Kenny Leon directed Katori Hall’s The Mountaintop on Broadway with Angela Bassett and Samuel L. Jackson, and brings the play to his own True Colors Theatre Company in Atlanta this month for a new staging, directed by Jasmine Guy. His remake of Steel Magnolias, with an all-black cast, aired on Lifetime in October.
Where are you from?
I grew up in St. Petersburg, Fla., born in Tallahassee. But I call Atlanta home, even though about 70 percent of the time I’m in New York.
What was your first memorable theatrical experience?
I went to Asolo Theatre in Sarasota. Angela Bassett and I grew up in the same town, and we both were a part of the Upward Bound program for lower-income families who had college potential. We would take part in art, from ninth grade on.
The Mountaintop is coming to True Colors, but Jasmine Guy is directing it. What’s difference between hers and yours, would you say?

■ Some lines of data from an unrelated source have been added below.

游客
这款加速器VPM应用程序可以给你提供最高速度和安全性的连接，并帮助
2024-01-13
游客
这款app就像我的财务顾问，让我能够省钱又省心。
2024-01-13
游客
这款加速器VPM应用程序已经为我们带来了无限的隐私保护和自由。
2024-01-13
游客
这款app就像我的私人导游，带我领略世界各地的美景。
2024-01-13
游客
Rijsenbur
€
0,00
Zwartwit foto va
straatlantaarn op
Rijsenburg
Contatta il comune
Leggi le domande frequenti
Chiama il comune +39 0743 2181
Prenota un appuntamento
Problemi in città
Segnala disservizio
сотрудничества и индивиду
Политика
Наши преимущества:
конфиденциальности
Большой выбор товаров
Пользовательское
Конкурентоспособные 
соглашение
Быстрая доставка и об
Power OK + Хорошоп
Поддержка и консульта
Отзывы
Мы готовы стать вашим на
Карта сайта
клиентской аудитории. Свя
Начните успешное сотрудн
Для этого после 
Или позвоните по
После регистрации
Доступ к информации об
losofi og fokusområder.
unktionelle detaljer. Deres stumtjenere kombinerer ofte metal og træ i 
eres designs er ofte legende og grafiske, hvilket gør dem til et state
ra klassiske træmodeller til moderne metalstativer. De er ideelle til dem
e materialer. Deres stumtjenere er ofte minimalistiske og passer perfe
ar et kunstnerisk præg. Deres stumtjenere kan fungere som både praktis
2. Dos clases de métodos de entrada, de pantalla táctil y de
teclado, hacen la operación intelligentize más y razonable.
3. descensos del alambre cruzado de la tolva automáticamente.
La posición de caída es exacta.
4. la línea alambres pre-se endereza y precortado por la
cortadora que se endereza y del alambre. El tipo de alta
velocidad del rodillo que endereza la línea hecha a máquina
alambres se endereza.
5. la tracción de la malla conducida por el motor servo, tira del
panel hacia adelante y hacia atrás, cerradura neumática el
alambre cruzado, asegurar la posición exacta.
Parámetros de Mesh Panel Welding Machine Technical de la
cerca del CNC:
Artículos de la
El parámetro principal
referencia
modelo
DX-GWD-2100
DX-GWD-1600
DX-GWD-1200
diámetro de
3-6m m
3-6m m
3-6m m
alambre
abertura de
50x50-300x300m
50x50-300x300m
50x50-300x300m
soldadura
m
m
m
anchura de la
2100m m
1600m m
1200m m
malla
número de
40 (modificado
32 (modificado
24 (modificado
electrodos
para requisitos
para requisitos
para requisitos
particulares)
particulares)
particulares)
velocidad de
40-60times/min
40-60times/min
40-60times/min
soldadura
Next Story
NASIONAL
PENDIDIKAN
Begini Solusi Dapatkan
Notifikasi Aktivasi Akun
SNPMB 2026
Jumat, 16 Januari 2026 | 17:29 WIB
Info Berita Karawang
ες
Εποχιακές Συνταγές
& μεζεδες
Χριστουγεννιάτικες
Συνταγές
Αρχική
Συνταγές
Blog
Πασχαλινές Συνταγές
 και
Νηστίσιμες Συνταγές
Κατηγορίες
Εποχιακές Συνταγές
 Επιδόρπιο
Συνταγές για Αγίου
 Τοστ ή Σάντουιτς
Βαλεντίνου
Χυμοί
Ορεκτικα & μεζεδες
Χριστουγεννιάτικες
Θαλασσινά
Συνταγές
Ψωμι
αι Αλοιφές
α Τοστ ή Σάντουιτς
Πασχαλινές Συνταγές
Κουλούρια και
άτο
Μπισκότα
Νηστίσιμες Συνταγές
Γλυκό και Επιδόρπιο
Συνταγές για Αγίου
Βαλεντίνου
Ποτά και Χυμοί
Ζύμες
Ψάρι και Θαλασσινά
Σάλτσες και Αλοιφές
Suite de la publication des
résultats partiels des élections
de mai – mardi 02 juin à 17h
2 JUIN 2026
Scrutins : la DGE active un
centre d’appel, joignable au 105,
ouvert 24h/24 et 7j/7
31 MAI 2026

Everything. Different people, different director. She’s a woman. It’s interesting just to see the things she pulls out. As artistic director, my only question is: Are those valid choices? I’m never trying to encourage my directors to do what I would do. Of course, the Broadway scenic budget was $300,000 or whatever—at True Colors we probably have a third of that.
You did Fool for Love with Jasmine Guy a few years ago. Are you in favor of color-blind casting?

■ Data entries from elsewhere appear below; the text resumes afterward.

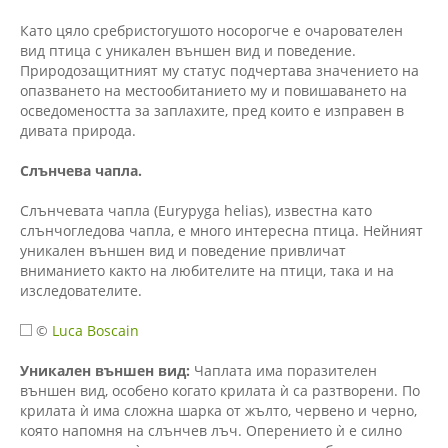
Като цяло сребристогушото носорогче е очарователен
вид птица с уникален външен вид и поведение.
Природозащитният му статус подчертава значението на
опазването на местообитанието му и повишаването на
осведомеността за заплахите, пред които е изправен в
дивата природа.
Слънчева чапла.
Слънчевата чапла (Eurypyga helias), известна като
слънчогледова чапла, е много интересна птица. Нейният
уникален външен вид и поведение привличат
вниманието както на любителите на птици, така и на
изследователите.
©
Luca Boscain
Уникален външен вид:
Чаплата има поразителен
външен вид, особено когато крилата ѝ са разтворени. По
крилата ѝ има сложна шарка от жълто, червено и черно,
която напомня на слънчев лъч. Оперението ѝ е силно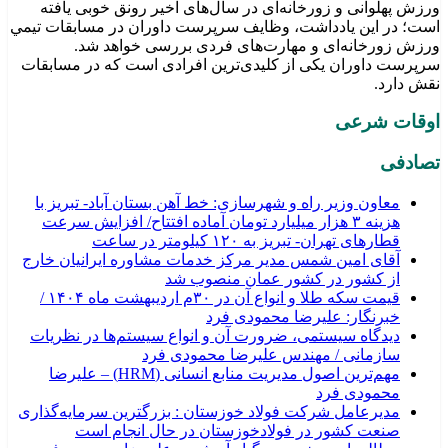
ورزش پهلوانی و زورخانه‌ای در سال‌های اخیر رونق خوبی یافته
است؛ در این یادداشت، وظایف سرپرست داوران در مسابقات تیمي
ورزش زورخانه‌ای و مهارت‌های فردی بررسی خواهد شد.
سرپرست داوران یکی از کلیدی‌ترین افرادی است که در مسابقات
نقش دارد.
اوقات شرعی
تصادفی
معاون وزیر راه و شهرسازی: خط آهن بستان آباد- تبریز با
هزینه ۳ هزار میلیارد تومان آماده افتتاح/ افزایش سرعت
قطارهای تهران- تبریز به ۱۲۰ کیلومتر در ساعت
آقای امین شمس مدیر مرکز خدمات مشاوره ایرانیان خارج
از کشور در کشور عمان منصوب شد
قیمت سکه طلا و انواع آن در ۳۰م اردیبهشت ماه ۱۴۰۴ /
خبرنگار: علیرضا محمودی فرد
دیدگاه سیستمی، ضرورت آن و انواع سیستم‌ها در نظریات
سازمانی / مهندس علیرضا محمودی فرد
مهم‌ترین اصول مدیریت منابع انسانی (HRM) – علیرضا
محمودی فرد
مدیرعامل شرکت فولاد خوزستان : بزرگترین سرمایه‌گذاری
صنعت کشور در فولادخوزستان در حال انجام است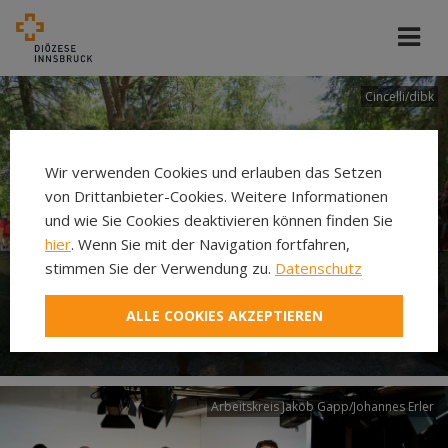
Cincelli/dibk
Wir verwenden Cookies und erlauben das Setzen
von Drittanbieter-Cookies. Weitere Informationen
und wie Sie Cookies deaktivieren können finden Sie
hier
. Wenn Sie mit der Navigation fortfahren,
stimmen Sie der Verwendung zu.
Datenschutz
Neuer Pilgerweg Via
ALLE COOKIES AKZEPTIEREN
Laudato si’
Arbeitskreis Jakob Gapp/Johannes Erler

You do research and dramaturgy and find out what was the intention of the writer, and if you feel that your choices heighten his intentions, then I think it’s all valid. It’s like doing the Steel Magnolias movie; I see that as a classic, and to see Alfre Woodard and Queen Latifah and Phylicia Rashad tackle those roles, it’s no different than trying to do Hamlet or Richard III.
Do you have a list of plays you want to do that way?
I don’t think of it like that—“Let me do this play written by a white author with a black cast.” I think of plays that I like: The Glass Menagerie, A Moon for the Misbegotten. In America, most of our African-American works are twofold: They’re artistically sound, but they also are trying to say something socially and politically. So some of our plays come off as didactic, because they were written for a specific time.
The Negro Ensemble Company had a season at Signature Theatre Company in 2008, but those works aren’t revived very often.
When I started True Colors, I wanted to preserve the African-American classics, even recent classics like George Wolfe’s The Colored Museum. If you embrace that and treat that as the classic that it is, then a new generation of people get to see it.
Who taught you the most about life and about theatre?
In life, it’s definitely my grandmother and my mother. In theatre, I would say my success today is directly attributable to the regional theatre movement. When I was artistic director of the Alliance, I was one of the youngest artistic directors of a major theatre, and the Alliance agreed to let me go away once a year—to Milwaukee Repertory Theater, Oregon Shakespeare Festival, Arena Stage, the Huntington Theatre Company, the Goodman Theatre. So by the time I left the Alliance, I had worked at all of the major regional theatres. I also met board members and audiences from all over the country. In Oregon, I saw a guy with a sign that said, “Need two for Othello.” I’ll never forget that—a guy scalping tickets for Shakespeare! That’s how important our theatre is.
If you could change one thing about the American theatre, what would it be?
The regional theatre movement was begun by people like Zelda Fichandler to get away from the commercialization of the theatre in New York. I think we’ve lost some of that. The regional theatre is supposed to be tied to the community, to tell stories to that community, to give local actors jobs, to express their artistry. A lot of regional theatres now sort of resemble a holding place for the development of commercial property. But if I could change one thing, it would be to go back to the original reason that we had these nonprofit regional theatres.
Are we going to lose you to Hollywood?
I’m a storyteller. I love Broadway, I love regional theatre, I love film, I love television. I want to do it all, but the only thing that I can’t live without is live theatre. Live theatre—it doesn’t get better than that, you know what I mean? You don’t get actors better than that. Audiences that come and sit in the dark to see it live—that moves and builds communities.
What is your guilty pleasure?
I do, every once in a while, enjoy a glass of Woodford Reserve. And anyone who knows me knows that if I’m not in rehearsal or in church, I’m on the golf course.